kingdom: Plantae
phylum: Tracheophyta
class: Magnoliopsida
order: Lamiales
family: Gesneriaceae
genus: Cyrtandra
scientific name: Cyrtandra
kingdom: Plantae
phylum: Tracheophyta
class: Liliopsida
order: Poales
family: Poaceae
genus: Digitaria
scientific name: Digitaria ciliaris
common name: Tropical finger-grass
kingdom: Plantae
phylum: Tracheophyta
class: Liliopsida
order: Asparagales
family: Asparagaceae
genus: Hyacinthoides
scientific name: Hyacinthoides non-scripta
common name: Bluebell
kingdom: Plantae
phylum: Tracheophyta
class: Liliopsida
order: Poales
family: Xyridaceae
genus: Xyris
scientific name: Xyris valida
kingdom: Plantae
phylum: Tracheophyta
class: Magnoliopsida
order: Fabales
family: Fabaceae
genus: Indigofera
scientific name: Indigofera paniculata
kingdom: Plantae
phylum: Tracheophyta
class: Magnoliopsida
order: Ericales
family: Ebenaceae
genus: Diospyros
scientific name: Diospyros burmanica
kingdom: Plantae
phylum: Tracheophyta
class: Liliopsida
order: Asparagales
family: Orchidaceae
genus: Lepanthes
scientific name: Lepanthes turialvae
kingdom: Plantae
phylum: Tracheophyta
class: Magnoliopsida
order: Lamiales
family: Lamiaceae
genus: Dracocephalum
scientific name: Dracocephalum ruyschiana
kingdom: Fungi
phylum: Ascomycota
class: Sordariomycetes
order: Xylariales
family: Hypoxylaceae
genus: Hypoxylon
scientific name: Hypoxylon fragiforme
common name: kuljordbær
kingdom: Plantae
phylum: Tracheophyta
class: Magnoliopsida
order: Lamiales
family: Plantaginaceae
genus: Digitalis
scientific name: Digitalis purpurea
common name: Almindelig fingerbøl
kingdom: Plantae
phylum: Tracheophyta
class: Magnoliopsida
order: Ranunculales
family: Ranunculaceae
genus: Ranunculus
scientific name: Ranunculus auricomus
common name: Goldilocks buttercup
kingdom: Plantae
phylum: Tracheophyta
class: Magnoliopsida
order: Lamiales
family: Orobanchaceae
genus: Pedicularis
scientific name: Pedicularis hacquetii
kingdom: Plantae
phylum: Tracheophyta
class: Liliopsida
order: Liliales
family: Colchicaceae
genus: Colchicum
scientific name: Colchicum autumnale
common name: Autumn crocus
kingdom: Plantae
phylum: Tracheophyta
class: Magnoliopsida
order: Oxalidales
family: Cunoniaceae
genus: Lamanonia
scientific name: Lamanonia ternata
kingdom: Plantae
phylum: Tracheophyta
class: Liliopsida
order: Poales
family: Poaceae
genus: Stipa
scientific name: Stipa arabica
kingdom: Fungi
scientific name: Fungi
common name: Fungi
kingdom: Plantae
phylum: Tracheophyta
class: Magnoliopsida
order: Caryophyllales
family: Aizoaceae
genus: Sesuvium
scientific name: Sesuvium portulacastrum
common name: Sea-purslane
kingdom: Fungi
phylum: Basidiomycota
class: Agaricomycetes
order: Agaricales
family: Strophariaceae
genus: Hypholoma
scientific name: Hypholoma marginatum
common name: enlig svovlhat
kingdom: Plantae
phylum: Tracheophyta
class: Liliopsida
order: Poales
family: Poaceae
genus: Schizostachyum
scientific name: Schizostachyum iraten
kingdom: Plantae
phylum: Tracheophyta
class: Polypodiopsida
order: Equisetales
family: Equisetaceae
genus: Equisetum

TASK REQUIREMENTS:
Convert every line of the material above into a JSON array of strings, one string per line, leaving out any blank lines.

TASK ANSWER:
[
  "kingdom: Plantae",
  "phylum: Tracheophyta",
  "class: Magnoliopsida",
  "order: Lamiales",
  "family: Gesneriaceae",
  "genus: Cyrtandra",
  "scientific name: Cyrtandra",
  "kingdom: Plantae",
  "phylum: Tracheophyta",
  "class: Liliopsida",
  "order: Poales",
  "family: Poaceae",
  "genus: Digitaria",
  "scientific name: Digitaria ciliaris",
  "common name: Tropical finger-grass",
  "kingdom: Plantae",
  "phylum: Tracheophyta",
  "class: Liliopsida",
  "order: Asparagales",
  "family: Asparagaceae",
  "genus: Hyacinthoides",
  "scientific name: Hyacinthoides non-scripta",
  "common name: Bluebell",
  "kingdom: Plantae",
  "phylum: Tracheophyta",
  "class: Liliopsida",
  "order: Poales",
  "family: Xyridaceae",
  "genus: Xyris",
  "scientific name: Xyris valida",
  "kingdom: Plantae",
  "phylum: Tracheophyta",
  "class: Magnoliopsida",
  "order: Fabales",
  "family: Fabaceae",
  "genus: Indigofera",
  "scientific name: Indigofera paniculata",
  "kingdom: Plantae",
  "phylum: Tracheophyta",
  "class: Magnoliopsida",
  "order: Ericales",
  "family: Ebenaceae",
  "genus: Diospyros",
  "scientific name: Diospyros burmanica",
  "kingdom: Plantae",
  "phylum: Tracheophyta",
  "class: Liliopsida",
  "order: Asparagales",
  "family: Orchidaceae",
  "genus: Lepanthes",
  "scientific name: Lepanthes turialvae",
  "kingdom: Plantae",
  "phylum: Tracheophyta",
  "class: Magnoliopsida",
  "order: Lamiales",
  "family: Lamiaceae",
  "genus: Dracocephalum",
  "scientific name: Dracocephalum ruyschiana",
  "kingdom: Fungi",
  "phylum: Ascomycota",
  "class: Sordariomycetes",
  "order: Xylariales",
  "family: Hypoxylaceae",
  "genus: Hypoxylon",
  "scientific name: Hypoxylon fragiforme",
  "common name: kuljordbær",
  "kingdom: Plantae",
  "phylum: Tracheophyta",
  "class: Magnoliopsida",
  "order: Lamiales",
  "family: Plantaginaceae",
  "genus: Digitalis",
  "scientific name: Digitalis purpurea",
  "common name: Almindelig fingerbøl",
  "kingdom: Plantae",
  "phylum: Tracheophyta",
  "class: Magnoliopsida",
  "order: Ranunculales",
  "family: Ranunculaceae",
  "genus: Ranunculus",
  "scientific name: Ranunculus auricomus",
  "common name: Goldilocks buttercup",
  "kingdom: Plantae",
  "phylum: Tracheophyta",
  "class: Magnoliopsida",
  "order: Lamiales",
  "family: Orobanchaceae",
  "genus: Pedicularis",
  "scientific name: Pedicularis hacquetii",
  "kingdom: Plantae",
  "phylum: Tracheophyta",
  "class: Liliopsida",
  "order: Liliales",
  "family: Colchicaceae",
  "genus: Colchicum",
  "scientific name: Colchicum autumnale",
  "common name: Autumn crocus",
  "kingdom: Plantae",
  "phylum: Tracheophyta",
  "class: Magnoliopsida",
  "order: Oxalidales",
  "family: Cunoniaceae",
  "genus: Lamanonia",
  "scientific name: Lamanonia ternata",
  "kingdom: Plantae",
  "phylum: Tracheophyta",
  "class: Liliopsida",
  "order: Poales",
  "family: Poaceae",
  "genus: Stipa",
  "scientific name: Stipa arabica",
  "kingdom: Fungi",
  "scientific name: Fungi",
  "common name: Fungi",
  "kingdom: Plantae",
  "phylum: Tracheophyta",
  "class: Magnoliopsida",
  "order: Caryophyllales",
  "family: Aizoaceae",
  "genus: Sesuvium",
  "scientific name: Sesuvium portulacastrum",
  "common name: Sea-purslane",
  "kingdom: Fungi",
  "phylum: Basidiomycota",
  "class: Agaricomycetes",
  "order: Agaricales",
  "family: Strophariaceae",
  "genus: Hypholoma",
  "scientific name: Hypholoma marginatum",
  "common name: enlig svovlhat",
  "kingdom: Plantae",
  "phylum: Tracheophyta",
  "class: Liliopsida",
  "order: Poales",
  "family: Poaceae",
  "genus: Schizostachyum",
  "scientific name: Schizostachyum iraten",
  "kingdom: Plantae",
  "phylum: Tracheophyta",
  "class: Polypodiopsida",
  "order: Equisetales",
  "family: Equisetaceae",
  "genus: Equisetum"
]